The Deitch Project (18 Wooster Street) opening was called "Rock on Mars," a retrospective that zapped the audience into consciousness of the merger of rock and fashion a la Sprouse, all with a driving rock beat to pound the theme home. There was a mix of Sprouse's art and fashion, with the operative term being color--wildly delicious color. Mannequins came to life in explosions of colors and patterns, combinations of which might have seemed counter intuitive, but tapped by Sprouse's magic wand, they work--everything works! Sketch after fluorescent sketch showed the boldness that was Sprouse's hallmark. There were the trunks and travel cases that Louis Vuitton will re-release this year, that make as sensational an "I've arrived" statement as they did when they first debuted. Then there was the famed Mies van der Rohe chair in white, with Sprouse's signature graffiti all over it in big bold black strokes. Now there's a conversation piece that brings its own conversation. A video looped through scenes of Sprouse interacting with a creative world that loved him, and that he loved back, no holds barred, no reservations. His joy at being who he was and doing what he did jumped right from the video into the crowd. Sprouse was reminding us that we've got one life, and damn it, we oughtta live it on our own terms.

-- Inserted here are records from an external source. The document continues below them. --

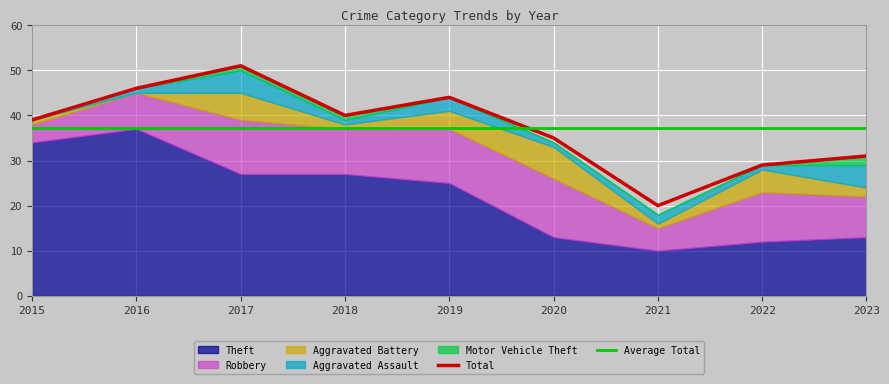

Reading left to right, what are all the values shown in this chart?

Total: 2015=39	2016=46	2017=51	2018=40	2019=44	2020=35	2021=20	2022=29	2023=31
Theft: 2015=34	2016=37	2017=27	2018=27	2019=25	2020=13	2021=10	2022=12	2023=13
Robbery: 2015=4	2016=8	2017=12	2018=10	2019=12	2020=13	2021=5	2022=11	2023=9
Aggravated Battery: 2015=1	2016=0	2017=6	2018=1	2019=4	2020=7	2021=1	2022=5	2023=2
Aggravated Assault: 2015=0	2016=1	2017=5	2018=1	2019=3	2020=1	2021=2	2022=1	2023=5
Motor Vehicle Theft: 2015=0	2016=0	2017=1	2018=1	2019=0	2020=0	2021=0	2022=0	2023=2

The second opening on Saturday, January 10, was the John McWhinnie Gallery at Glenn Horowitz Bookseller (50 1/2 East 64th) called "Stephen Sprouse:Drawings 1970s-1980s". It was another home run, presenting a decidely more intimate side of Sprouse. One hundred fashion drawings showed the evolution that became a revolution, from his more careful lines just stepping into the world of fashion as Halston's assistant, to him "fashioning" his own path to enlightenment. His hand scrawled notes were revealing and poignant, here giving directions, there explaining design philosophy, and then, getting real and personal about life in New York and how to navigate it. On one to-do list, an entry commands: "Figure out how to afford living in New York City." There was a lot of Sprouse memorabilia too, all giving an intimate look into his psyche. The two openings were amazingly synergistic, both phenomenally important, and both passionately revealing of the genius that infused every cell of Sprouse's being.

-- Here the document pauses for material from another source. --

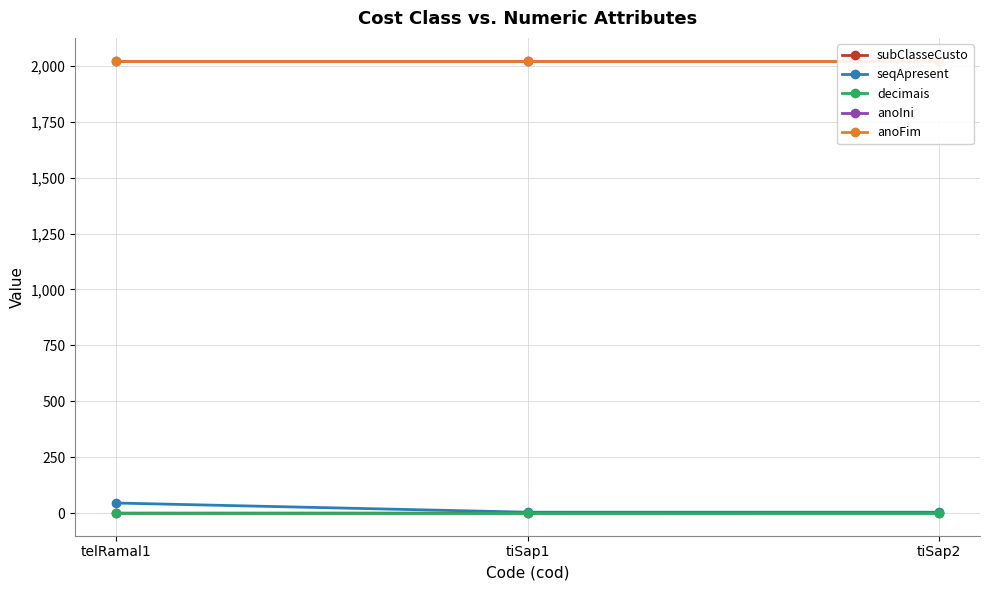

Which series has the largest range (max minus min)?

seqApresent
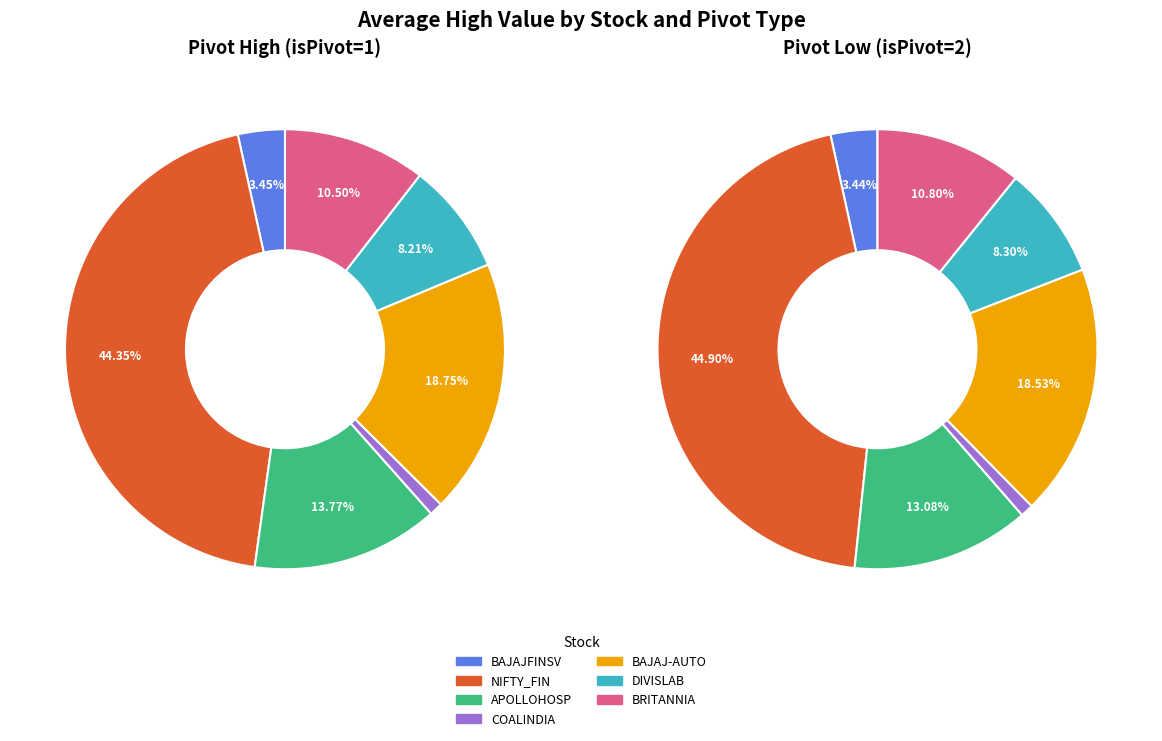

Is BRITANNIA.NS the majority of the pie?

No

And then there's the book. The book about Sprouse's oeuvre by Mauricio and Roger Padilha, published by Rizzoli, came out on January 8, and Louis Vuitton is selling a special edition that is a must-have for anyone who loves to explore fashion from a historical perspective, or who would just like to see some glorious photos documenting the rise and rise of an American fashion icon.

Sprouse is regularly hailed as a genius. But let's face it, there are a lot of geniuses out there and they don't magnetize us like Sprouse continues to. The thing about Sprouse is that he wasn't one of those geniuses for whom every aspect of life is overwrought and overthought...quite the contrary. He was a genius who had fun with life and with whatever he was doing. That fun literally bounds from the fashions or the art and goes directly into the heads of the audience members, making them an inextricable part of the process. His work is dynamic--it moves and it moves us--there is no pull date for anything Sprouse touched. It is as new, as fresh and provocative as it was before the ink had even dried on the drawing board.

Stephen Sprouse is very much alive and well, and 2009 is the year when the world have the pleasure of getting to know him all over again.